A cloud is typically a “multi-tenant” hosting infrastructure where the owners of the virtual machines in the IaaS are customers of the hosting provider. This might be a private implementation in a corporation, government agency, or university. It might be a hosting company (such as Rackspace) selling capacity to anyone with Internet access and a credit card.
I worked in the hosting biz for 3 years using virtualisation for IaaS. When I was asked about it, I told people that:
- No customer/tenant could trust any other customer/tenant
- I (the hosting company) could not trust any customer/tenant
- Some of the customers/tenants favoured convenience over security, or they were complete and utter morons
- I didn’t know them from Adam and they could have been up to no good
Trustworthy isolation was critical, and the virtualisation being used had to be rock solid. I could not risk one tenant getting access to another, and I absolutely in any circumstance could never let them near the infrastructure.

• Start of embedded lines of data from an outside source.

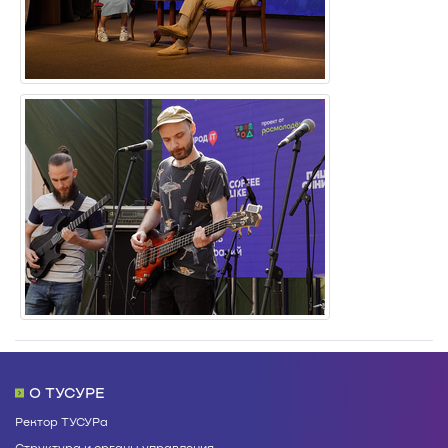
О ТУСУРЕ
Ректор ТУСУРа
Структура и органы управления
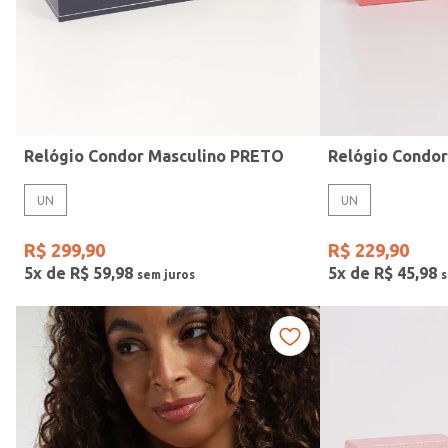
Relógio Condor Masculino PRETO
Relógio Condo
UN
UN
Idade
R$
299
,
90
R$
229
,
90
5
x de
R$
59
,
98
5
x de
R$
45
,
98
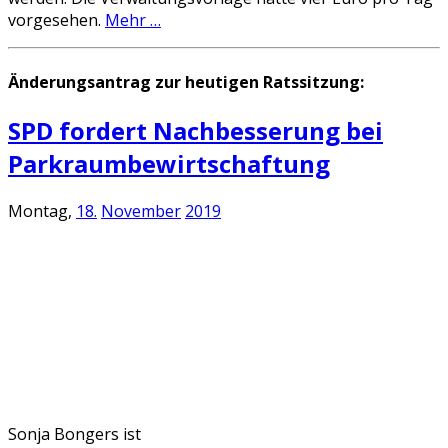
vorgesehen.
Mehr …
Änderungsantrag zur heutigen Ratssitzung:
SPD fordert Nachbesserung bei
Parkraumbewirtschaftung
Montag,
18.
November
2019
Sonja Bongers ist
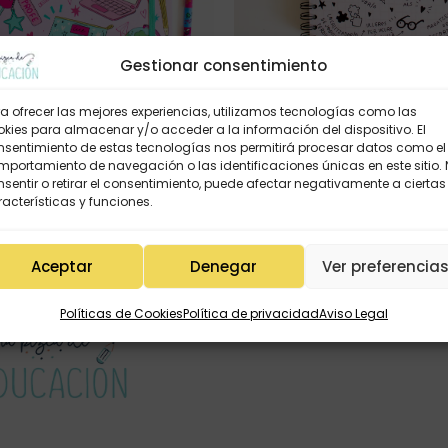
Gestionar consentimiento
Llibreta de Reunions (cu
a ofrecer las mejores experiencias, utilizamos tecnologías como las
13,95
€
9,75
kies para almacenar y/o acceder a la información del dispositivo. El
nsentimiento de estas tecnologías nos permitirá procesar datos como el
portamiento de navegación o las identificaciones únicas en este sitio.
NIONS «ets la màgia de l’aula»
sentir o retirar el consentimiento, puede afectar negativamente a ciertas
col·lecció 26/27
acterísticas y funciones.
14,95
€
Aceptar
Denegar
Ver preferencia
Políticas de Cookies
Política de privacidad
Aviso Legal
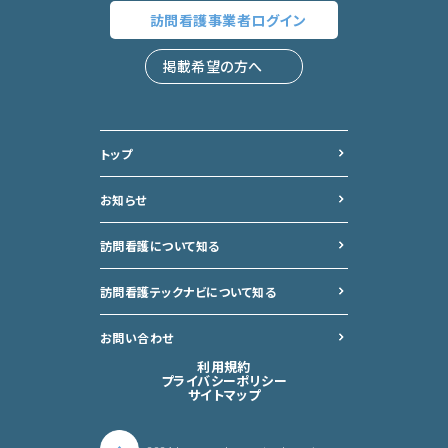
訪問看護事業者
ログイン
掲載希望の方へ
トップ
お知らせ
訪問看護について知る
訪問看護テックナビについて
知る
お問い合わせ
利用規約
プライバシーポリシー
サイトマップ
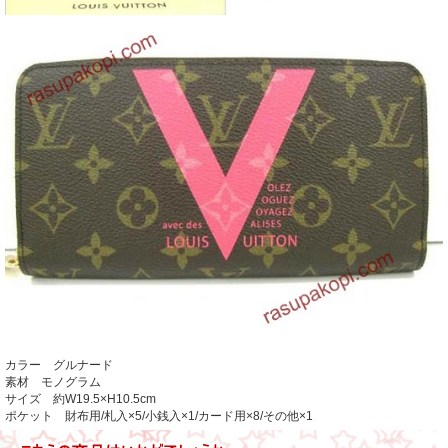
カラー グルナード
素材 モノグラム
サイズ 約W19.5×H10.5cm
ポケット 財布用/札入×5/小銭入×1/カード用×8/その他×1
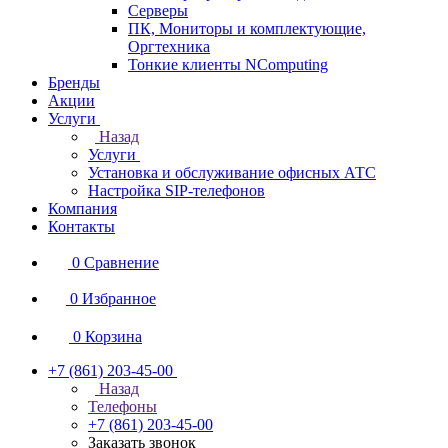
Серверы
ПК, Мониторы и комплектующие,
Оргтехника
Тонкие клиенты NComputing
Бренды
Акции
Услуги
Назад
Услуги
Установка и обслуживание офисных АТС
Настройка SIP-телефонов
Компания
Контакты
0
Сравнение
0
Избранное
0
Корзина
+7 (861) 203-45-00
Назад
Телефоны
+7 (861) 203-45-00
Заказать звонок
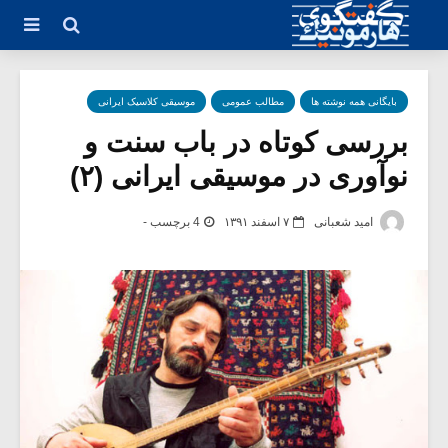
بایگانی همه نوشته ها
مطالب عمومی
موسیقی کلاسیک ایرانی
بررسی کوتاه در باب سنت و
نوآوری در موسیقی ایرانی (۲)
امید شعبانی
۷ اسفند ۱۳۹۱
4 برچسب -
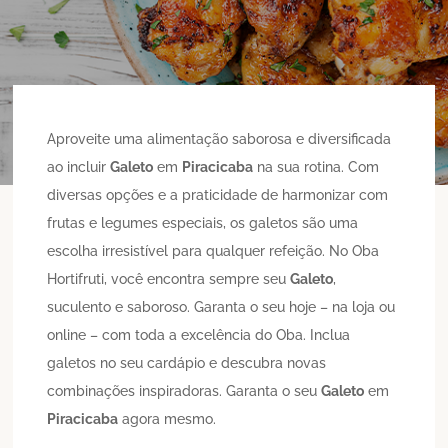
Aproveite uma alimentação saborosa e diversificada
ao incluir
Galeto
em
Piracicaba
na sua rotina. Com
diversas opções e a praticidade de harmonizar com
frutas e legumes especiais, os galetos são uma
escolha irresistível para qualquer refeição. No Oba
Hortifruti, você encontra sempre seu
Galeto
,
suculento e saboroso. Garanta o seu hoje – na loja ou
online – com toda a excelência do Oba. Inclua
galetos no seu cardápio e descubra novas
combinações inspiradoras. Garanta o seu
Galeto
em
Piracicaba
agora mesmo.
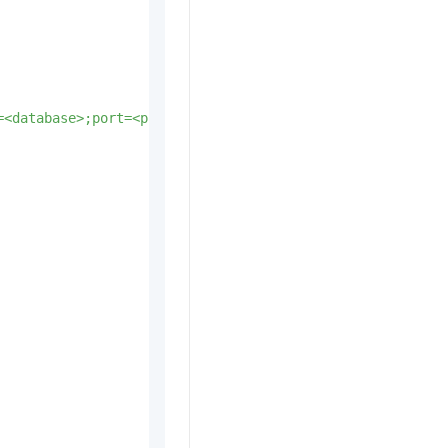
=<database>;port=<port>;password=<password>;SslMode=none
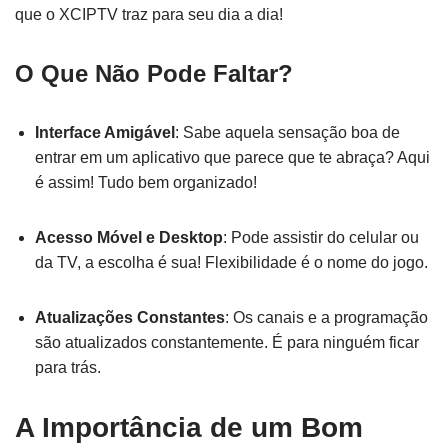
que o XCIPTV traz para seu dia a dia!
O Que Não Pode Faltar?
Interface Amigável
: Sabe aquela sensação boa de
entrar em um aplicativo que parece que te abraça? Aqui
é assim! Tudo bem organizado!
Acesso Móvel e Desktop
: Pode assistir do celular ou
da TV, a escolha é sua! Flexibilidade é o nome do jogo.
Atualizações Constantes
: Os canais e a programação
são atualizados constantemente. É para ninguém ficar
para trás.
A Importância de um Bom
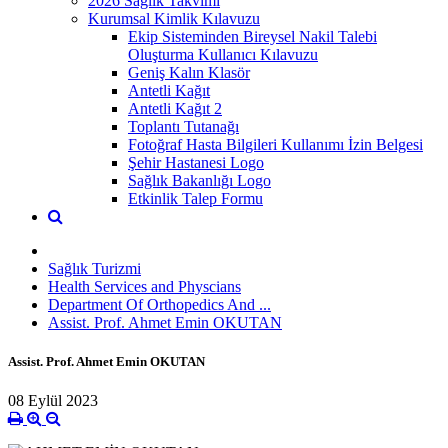
2026 Sağlık Takvimi
Kurumsal Kimlik Kılavuzu
Ekip Sisteminden Bireysel Nakil Talebi
Oluşturma Kullanıcı Kılavuzu
Geniş Kalın Klasör
Antetli Kağıt
Antetli Kağıt 2
Toplantı Tutanağı
Fotoğraf Hasta Bilgileri Kullanımı İzin Belgesi
Şehir Hastanesi Logo
Sağlık Bakanlığı Logo
Etkinlik Talep Formu
Sağlık Turizmi
Health Services and Physcians
Department Of Orthopedics And ...
Assist. Prof. Ahmet Emin OKUTAN
Assist. Prof. Ahmet Emin OKUTAN
08 Eylül 2023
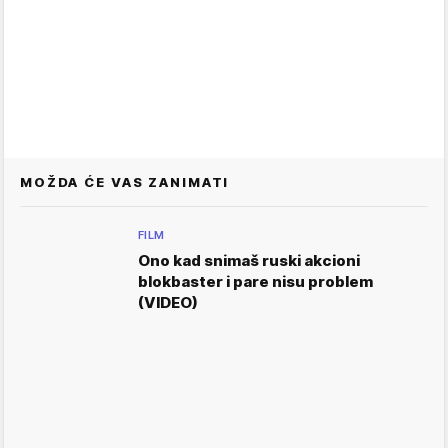
MOŽDA ĆE VAS ZANIMATI
FILM
Ono kad snimaš ruski akcioni
blokbaster i pare nisu problem
(VIDEO)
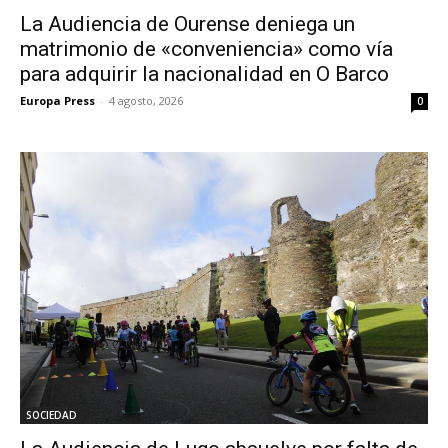
La Audiencia de Ourense deniega un
matrimonio de «conveniencia» como vía
para adquirir la nacionalidad en O Barco
Europa Press
-
4 agosto, 2026
0
SOCIEDAD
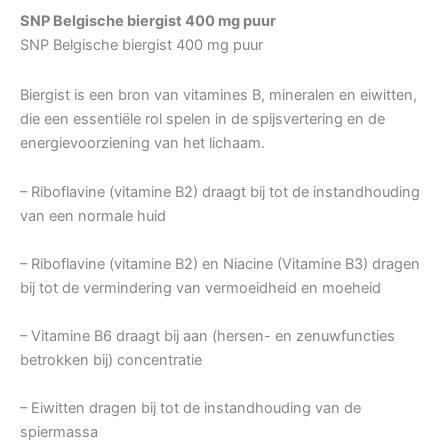
SNP Belgische biergist 400 mg puur
SNP Belgische biergist 400 mg puur
Biergist is een bron van vitamines B, mineralen en eiwitten,
die een essentiële rol spelen in de spijsvertering en de
energievoorziening van het lichaam.
– Riboflavine (vitamine B2) draagt bij tot de instandhouding
van een normale huid
– Riboflavine (vitamine B2) en Niacine (Vitamine B3) dragen
bij tot de vermindering van vermoeidheid en moeheid
– Vitamine B6 draagt bij aan (hersen- en zenuwfuncties
betrokken bij) concentratie
– Eiwitten dragen bij tot de instandhouding van de
spiermassa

Long story short: A hacker can craft a VMDK descriptor file, upload it to a cloud (a feature that is offered for migration), and configure that descriptor file to load VMware ESXi system files directly into the virtual machine. They successfully tested this on ESX 5.0, loading the /etc/shadow file, which according to nixCraft:
… stores actual password in encrypted format for user’s account with additional properties related to user password i.e. it stores secure user account information
Woops! That sounds like a file you don’t want to be making readily available. Remember: this was a “hosting customer” that uploaded a VM as a guest, fired up the VM, and gained access to the usernames/passwords of the host. They also got access to other files such as system logs.
They then went on to gain access to all physical hard drives on the host. You have to be kidding me!!!!!
So if you are a company setting up a cloud with VM upload/migration features, and basic security is important, then don’t use vSphere 5.0.